I'm reading a history of my home town as part of the research for next year's book, The Shadow of a Name. As I read, I've been creating a timeline of what happened when ... because I don't want to have my main character riding a horse-drawn trolley that didn't exist, or living in a part of the county that was populated only by wolves at the time. Just this evening, I've been adding the growth of the school system to my timeline, and I read something amazing:

“The high school curriculum comprises four parallel courses of three years each, the English, the Latin, the German, and the Classical.

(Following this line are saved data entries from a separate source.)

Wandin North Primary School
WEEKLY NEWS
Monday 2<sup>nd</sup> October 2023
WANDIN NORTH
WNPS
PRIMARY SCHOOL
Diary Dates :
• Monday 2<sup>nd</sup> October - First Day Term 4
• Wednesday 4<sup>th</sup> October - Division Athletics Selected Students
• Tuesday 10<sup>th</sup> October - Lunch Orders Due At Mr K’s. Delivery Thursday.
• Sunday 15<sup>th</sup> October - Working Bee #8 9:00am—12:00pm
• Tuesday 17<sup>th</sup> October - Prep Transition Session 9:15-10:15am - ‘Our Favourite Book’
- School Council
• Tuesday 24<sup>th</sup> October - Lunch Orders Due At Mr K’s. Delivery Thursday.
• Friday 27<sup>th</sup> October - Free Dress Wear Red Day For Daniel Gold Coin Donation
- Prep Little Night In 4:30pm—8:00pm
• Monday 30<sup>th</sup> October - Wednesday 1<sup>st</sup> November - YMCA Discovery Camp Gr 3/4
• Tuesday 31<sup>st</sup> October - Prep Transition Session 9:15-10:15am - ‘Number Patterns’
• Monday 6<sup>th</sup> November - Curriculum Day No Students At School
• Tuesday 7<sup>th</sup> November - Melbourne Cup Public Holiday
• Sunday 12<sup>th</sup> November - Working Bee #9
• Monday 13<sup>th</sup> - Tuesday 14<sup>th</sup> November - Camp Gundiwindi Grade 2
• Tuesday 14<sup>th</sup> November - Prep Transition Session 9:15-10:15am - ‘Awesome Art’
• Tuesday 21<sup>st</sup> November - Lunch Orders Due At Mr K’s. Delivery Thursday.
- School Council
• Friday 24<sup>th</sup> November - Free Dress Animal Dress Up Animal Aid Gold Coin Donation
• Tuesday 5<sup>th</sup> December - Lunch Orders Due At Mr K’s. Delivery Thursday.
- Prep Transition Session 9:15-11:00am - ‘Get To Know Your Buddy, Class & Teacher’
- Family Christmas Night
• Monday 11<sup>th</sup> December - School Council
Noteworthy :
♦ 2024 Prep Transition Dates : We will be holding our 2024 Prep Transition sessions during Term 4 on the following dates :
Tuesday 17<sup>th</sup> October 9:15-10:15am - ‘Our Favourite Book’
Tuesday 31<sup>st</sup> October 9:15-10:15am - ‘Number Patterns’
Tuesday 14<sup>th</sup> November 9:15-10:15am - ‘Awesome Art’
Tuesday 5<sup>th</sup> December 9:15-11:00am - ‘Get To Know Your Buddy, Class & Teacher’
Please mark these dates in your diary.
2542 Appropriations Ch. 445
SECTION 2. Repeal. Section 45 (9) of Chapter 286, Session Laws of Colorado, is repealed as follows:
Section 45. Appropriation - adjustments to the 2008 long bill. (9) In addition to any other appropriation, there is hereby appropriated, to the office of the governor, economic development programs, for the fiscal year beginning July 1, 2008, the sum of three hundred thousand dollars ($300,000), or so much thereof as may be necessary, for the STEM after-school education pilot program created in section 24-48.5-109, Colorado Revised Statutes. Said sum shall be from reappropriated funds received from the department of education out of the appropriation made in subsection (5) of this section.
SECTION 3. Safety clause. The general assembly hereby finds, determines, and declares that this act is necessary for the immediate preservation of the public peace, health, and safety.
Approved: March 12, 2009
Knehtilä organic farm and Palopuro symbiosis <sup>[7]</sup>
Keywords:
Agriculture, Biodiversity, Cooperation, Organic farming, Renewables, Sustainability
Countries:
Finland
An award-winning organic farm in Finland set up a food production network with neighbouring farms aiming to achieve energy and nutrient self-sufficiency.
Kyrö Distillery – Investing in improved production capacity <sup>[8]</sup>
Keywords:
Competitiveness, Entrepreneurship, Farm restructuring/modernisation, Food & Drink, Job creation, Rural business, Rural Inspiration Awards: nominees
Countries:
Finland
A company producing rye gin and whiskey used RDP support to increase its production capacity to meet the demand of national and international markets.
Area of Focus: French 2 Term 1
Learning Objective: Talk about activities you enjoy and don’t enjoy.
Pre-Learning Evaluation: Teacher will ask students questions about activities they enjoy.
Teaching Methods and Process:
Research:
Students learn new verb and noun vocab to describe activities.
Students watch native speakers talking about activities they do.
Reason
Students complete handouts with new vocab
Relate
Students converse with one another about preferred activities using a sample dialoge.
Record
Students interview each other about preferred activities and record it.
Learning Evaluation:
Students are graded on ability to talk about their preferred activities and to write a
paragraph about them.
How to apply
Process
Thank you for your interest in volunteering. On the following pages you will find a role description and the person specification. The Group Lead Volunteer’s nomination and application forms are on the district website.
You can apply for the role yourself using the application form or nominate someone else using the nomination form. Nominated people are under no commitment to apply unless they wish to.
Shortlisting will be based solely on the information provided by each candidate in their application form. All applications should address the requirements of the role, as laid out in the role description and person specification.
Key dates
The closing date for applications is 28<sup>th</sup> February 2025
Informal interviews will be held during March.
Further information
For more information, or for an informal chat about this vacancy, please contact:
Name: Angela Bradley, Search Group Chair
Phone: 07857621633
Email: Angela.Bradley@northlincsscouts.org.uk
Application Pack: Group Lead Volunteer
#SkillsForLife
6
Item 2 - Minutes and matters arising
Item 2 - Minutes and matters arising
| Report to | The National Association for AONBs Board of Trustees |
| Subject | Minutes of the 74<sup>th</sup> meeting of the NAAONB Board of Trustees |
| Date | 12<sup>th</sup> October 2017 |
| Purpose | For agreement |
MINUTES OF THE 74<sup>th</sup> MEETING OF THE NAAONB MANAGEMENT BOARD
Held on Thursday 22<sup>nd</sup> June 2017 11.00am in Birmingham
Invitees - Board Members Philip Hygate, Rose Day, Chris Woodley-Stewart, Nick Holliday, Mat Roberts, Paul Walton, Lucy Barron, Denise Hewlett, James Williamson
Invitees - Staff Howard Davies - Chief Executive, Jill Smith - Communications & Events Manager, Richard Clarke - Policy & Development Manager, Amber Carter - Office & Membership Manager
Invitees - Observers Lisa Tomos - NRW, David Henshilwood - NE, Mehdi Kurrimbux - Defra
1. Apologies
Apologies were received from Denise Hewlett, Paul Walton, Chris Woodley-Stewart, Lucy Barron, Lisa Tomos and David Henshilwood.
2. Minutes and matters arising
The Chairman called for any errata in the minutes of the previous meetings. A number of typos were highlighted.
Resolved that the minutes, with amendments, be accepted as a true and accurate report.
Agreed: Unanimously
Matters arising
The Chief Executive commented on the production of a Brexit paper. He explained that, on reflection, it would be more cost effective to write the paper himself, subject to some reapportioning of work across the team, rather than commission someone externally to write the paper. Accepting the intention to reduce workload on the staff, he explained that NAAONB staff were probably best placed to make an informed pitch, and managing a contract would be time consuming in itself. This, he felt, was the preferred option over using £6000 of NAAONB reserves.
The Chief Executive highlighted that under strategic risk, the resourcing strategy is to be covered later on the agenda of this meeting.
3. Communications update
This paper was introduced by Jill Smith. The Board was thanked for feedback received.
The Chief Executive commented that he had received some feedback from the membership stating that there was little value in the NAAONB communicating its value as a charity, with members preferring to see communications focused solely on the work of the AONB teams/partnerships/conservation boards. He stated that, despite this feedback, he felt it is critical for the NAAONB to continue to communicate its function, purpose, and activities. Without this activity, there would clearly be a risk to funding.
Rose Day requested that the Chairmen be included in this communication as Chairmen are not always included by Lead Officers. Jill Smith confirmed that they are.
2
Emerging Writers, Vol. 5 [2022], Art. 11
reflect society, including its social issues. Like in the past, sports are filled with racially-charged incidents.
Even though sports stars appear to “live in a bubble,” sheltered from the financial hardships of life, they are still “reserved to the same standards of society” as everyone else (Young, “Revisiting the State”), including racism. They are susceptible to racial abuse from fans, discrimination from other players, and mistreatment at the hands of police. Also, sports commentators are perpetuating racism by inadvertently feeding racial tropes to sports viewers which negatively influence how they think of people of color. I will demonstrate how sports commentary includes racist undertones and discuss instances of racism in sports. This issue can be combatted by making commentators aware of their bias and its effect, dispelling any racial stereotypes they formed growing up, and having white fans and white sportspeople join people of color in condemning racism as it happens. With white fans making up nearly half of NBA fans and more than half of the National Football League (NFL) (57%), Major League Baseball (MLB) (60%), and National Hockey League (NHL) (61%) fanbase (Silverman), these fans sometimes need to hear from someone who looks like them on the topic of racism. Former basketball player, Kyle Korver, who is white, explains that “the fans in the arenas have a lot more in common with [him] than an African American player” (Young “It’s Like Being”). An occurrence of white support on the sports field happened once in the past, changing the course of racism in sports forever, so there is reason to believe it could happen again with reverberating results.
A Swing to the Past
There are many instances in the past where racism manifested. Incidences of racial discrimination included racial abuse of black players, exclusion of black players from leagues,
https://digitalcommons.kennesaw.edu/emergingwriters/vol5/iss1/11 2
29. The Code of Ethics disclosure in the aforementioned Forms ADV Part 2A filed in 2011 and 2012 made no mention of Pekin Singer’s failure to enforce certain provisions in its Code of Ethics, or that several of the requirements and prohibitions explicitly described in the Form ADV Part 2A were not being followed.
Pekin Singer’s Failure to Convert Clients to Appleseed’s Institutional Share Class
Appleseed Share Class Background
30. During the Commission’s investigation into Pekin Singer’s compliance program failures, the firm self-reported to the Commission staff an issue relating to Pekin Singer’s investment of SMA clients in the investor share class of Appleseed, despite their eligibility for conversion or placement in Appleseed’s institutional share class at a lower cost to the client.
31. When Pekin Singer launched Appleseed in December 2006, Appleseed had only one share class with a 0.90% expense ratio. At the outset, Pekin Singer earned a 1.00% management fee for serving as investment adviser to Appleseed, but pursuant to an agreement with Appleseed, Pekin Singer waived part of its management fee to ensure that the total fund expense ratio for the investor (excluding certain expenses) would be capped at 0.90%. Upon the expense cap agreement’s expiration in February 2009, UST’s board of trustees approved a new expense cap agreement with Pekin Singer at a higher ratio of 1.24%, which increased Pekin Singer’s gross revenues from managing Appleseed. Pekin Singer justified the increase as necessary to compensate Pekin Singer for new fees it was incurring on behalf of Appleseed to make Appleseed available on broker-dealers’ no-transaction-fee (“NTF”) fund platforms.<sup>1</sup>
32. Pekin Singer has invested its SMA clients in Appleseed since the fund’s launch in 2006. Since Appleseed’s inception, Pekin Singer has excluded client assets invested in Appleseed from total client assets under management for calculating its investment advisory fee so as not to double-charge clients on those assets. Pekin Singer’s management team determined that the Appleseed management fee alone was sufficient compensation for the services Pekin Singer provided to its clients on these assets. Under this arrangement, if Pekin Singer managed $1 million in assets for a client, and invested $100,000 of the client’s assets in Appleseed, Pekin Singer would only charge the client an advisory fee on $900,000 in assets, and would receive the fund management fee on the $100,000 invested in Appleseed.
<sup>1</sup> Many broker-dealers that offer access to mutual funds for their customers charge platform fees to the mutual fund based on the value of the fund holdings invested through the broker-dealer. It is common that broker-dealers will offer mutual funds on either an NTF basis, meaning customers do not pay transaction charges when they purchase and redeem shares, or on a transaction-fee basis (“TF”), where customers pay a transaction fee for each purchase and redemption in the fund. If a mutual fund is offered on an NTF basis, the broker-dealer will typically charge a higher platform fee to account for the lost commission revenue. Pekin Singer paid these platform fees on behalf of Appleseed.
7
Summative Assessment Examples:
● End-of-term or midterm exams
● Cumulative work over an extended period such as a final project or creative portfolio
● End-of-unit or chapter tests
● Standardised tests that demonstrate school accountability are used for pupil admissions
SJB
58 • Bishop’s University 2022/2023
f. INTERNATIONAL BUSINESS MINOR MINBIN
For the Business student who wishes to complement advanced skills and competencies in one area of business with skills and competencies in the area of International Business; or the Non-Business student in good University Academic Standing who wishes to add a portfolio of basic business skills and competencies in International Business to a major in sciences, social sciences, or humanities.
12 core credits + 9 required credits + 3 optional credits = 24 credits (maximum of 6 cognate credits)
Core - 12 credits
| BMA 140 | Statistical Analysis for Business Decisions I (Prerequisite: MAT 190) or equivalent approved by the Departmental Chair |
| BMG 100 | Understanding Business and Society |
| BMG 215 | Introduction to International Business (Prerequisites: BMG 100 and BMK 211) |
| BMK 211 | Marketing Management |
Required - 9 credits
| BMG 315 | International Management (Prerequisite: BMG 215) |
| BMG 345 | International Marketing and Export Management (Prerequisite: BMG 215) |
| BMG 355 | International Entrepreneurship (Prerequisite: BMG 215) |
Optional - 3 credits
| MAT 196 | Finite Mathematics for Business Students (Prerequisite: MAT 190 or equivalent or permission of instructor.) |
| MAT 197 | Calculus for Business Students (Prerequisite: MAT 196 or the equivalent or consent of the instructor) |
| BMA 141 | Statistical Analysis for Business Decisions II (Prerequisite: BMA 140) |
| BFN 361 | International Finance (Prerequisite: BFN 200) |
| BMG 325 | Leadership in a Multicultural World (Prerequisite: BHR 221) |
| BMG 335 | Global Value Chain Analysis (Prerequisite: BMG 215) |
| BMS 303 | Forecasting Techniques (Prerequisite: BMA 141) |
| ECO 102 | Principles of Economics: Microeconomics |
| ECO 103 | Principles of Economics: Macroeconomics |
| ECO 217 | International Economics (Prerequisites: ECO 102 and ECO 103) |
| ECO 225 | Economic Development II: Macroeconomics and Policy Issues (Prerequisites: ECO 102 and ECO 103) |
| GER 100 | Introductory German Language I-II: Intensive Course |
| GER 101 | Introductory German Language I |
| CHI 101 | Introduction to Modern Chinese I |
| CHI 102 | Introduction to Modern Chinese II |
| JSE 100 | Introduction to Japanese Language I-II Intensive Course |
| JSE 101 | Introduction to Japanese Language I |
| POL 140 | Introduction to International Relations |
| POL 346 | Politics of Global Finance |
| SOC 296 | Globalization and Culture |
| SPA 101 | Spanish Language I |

These courses include instruction in algebra, book-keeping, geometry, botany, human physiology, physical geography, chemistry, physics, geology, English composition, word analysis, technical grammar, orthoepy, elocution, history and development of English literature, rhetoric, political economy, civil government, elements of commercial law, general history, three years each in Latin, Greek, and German. It will be seen that the public schools furnish a good practical education, well rounded out. 9 instructors.

A notable feature of the high school is a series of lectures on subjects directly or indirectly connected with the course of study, given by persons prominent in educational circles, and occurring once or twice per week throughout the year. Among the lecturers have been the Governor of Nebraska, and other State officers, the Chancellor and other members of the faculty of the State University, lawyers, ministers and physicians of Lincoln, and the instructors of the high school.”

Does that course of study amaze anyone else? I remember my mother, who was born in 1913, saying that elocution was her favorite subject ... in 8th grade. I don't know any 8th graders who would even know what that is. I had to look it up. It's "the study and practice of oral delivery, including the control of both voice and gesture."  

And ... orthoepya. The study of the pronunciation of words. b. The study of the relationship between the pronunciation of words and their orthography.

Well, now I have to look up orthography. This is getting embarrassing: the art of writing words with the proper letters, according to accepted usage; correct spelling.

Lincoln's 1889 graduating class was about three times the size of the one pictured at the left. Still, I imagine our graduates dressed much the same. I love the flowers  and the general "feel" of the photo, which says to me that they were proud of what they'd accomplished and they were making the day memorable. 

I wonder how many of those flowers ended up pressed and treasured for years to come. Did any of those young women go on to higher education? What opportunities lay before them? Whatever came their way, I wonder if they used their orthography, orthoepy, and elocution?

As to the high school portrayed above, that is the Lincoln, Nebraska high school, built in 1873. Historian James McKee says that "the trees, it was quickly pointed out, were not for shade or decoration. In the parents' haste to locate the school, they had chosen a site so far to the east of the city that a green belt was needed to protect the building from prairie fires ... Well into the next decade many parents would not allow their children to walk to school in winter for fear that they might be attacked by wild animals." 

Honestly, the more I learn about "the good old days," the happier I am that all I do is write about them.



  1. This is so interesting! I don't know how you get any writing done with the research it takes - especially when the research is so fascinating! Thanks for providing the definitions. It saved me the embarrassment of having to ask - or (gasp) look them up myself! :) I agree with you. The good old days seem romantic, simple and wonderful, until I remember they had no indoor plumbing...
    In all seriousness, I wanted to tell you both how much I enjoy this blog. It takes work to keep it up and your efforts are appreciated.
    Jan in Nebraska

  2. Thank you, Jan. And you're right about the research sometimes taking over. I remember spending two hours trying to find out what a backyard water well looked like in Colonial times. All for a sentence or two in my book. But the rabbit-trails are very interesting.

  3. Thanks, Jan. Honestly I love the research so much that I find myself in a bind with deadlines sometimes because I've been compiling research instead of writing fiction. Somehow it all works out in spite of me. Thank you for your kind words. They mean more than you know!

  4. Fascinating! I read that list of studies to my junior in high school and was glad he didn't ask me what those classes were. I was SO thankful when I read on and you supplied the answers :)

    I just found this blog today but I will definitely be coming back again and again!

  5. I have to inform my fellow blogger, Stephanie, that this blog of hers is our 100th blog! That's a lot of historical tidbits!

  6. Wow. Time flies. I know that I speak for both Nancy and myself when I say thanks to everyone who lets us know that we aren't sending these into empty air. Your feedback is invaluable.